To do: The entries are to be reproduced verbatim, and their pictures left out.

BEGIN Information shown

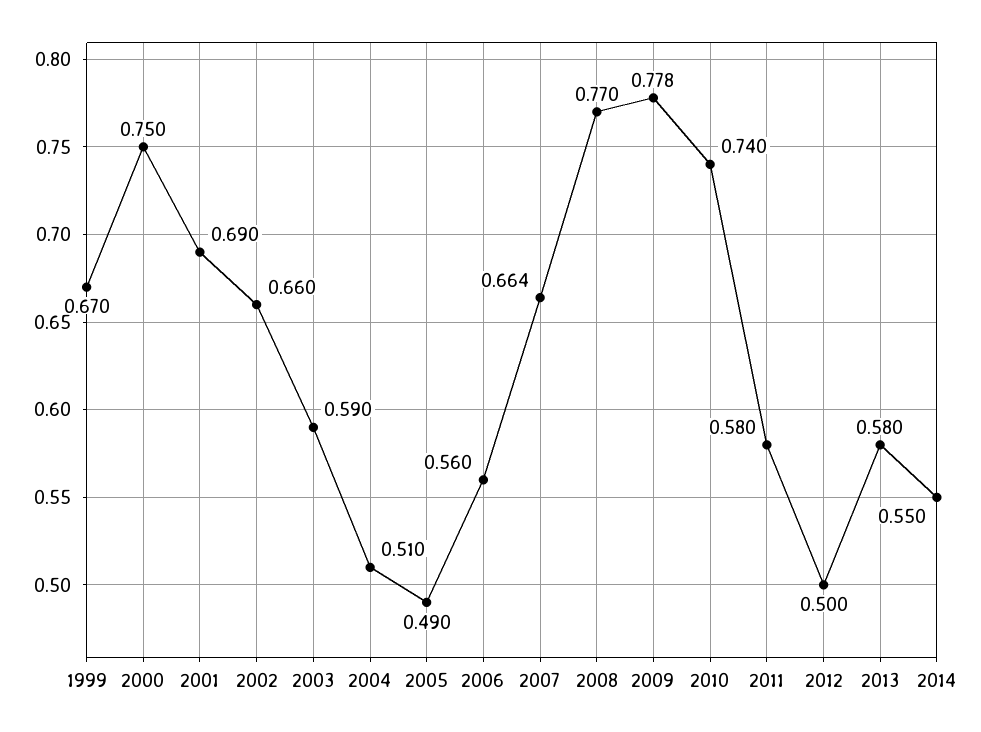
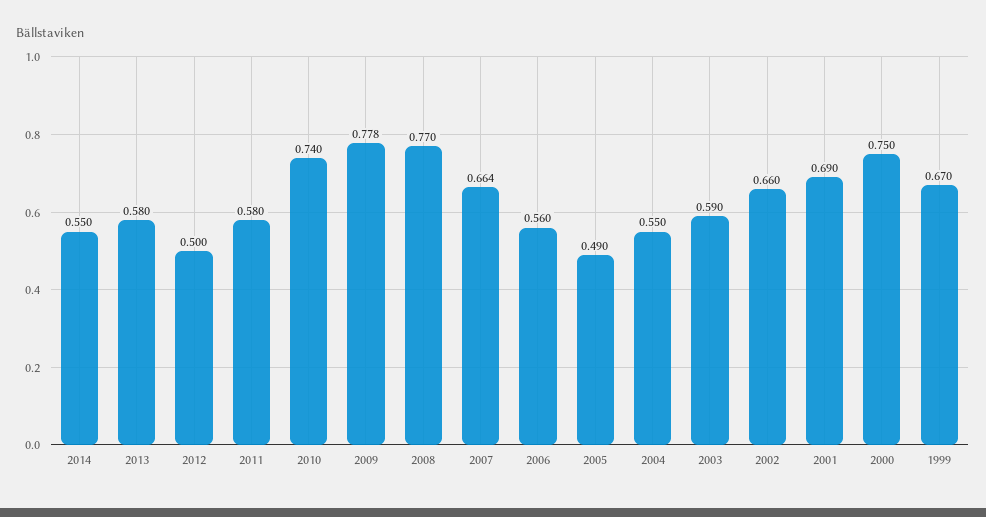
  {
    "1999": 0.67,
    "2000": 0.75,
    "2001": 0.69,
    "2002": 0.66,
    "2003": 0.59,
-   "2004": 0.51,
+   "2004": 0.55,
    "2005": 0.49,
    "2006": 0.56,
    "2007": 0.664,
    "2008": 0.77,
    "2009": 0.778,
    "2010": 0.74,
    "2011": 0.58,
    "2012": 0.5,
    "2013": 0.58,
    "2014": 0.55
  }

END Information shown

Answer space:
  {
    "1999": 0.67,
    "2000": 0.75,
    "2001": 0.69,
    "2002": 0.66,
    "2003": 0.59,
-   "2004": 0.51,
+   "2004": 0.55,
    "2005": 0.49,
    "2006": 0.56,
    "2007": 0.664,
    "2008": 0.77,
    "2009": 0.778,
    "2010": 0.74,
    "2011": 0.58,
    "2012": 0.5,
    "2013": 0.58,
    "2014": 0.55
  }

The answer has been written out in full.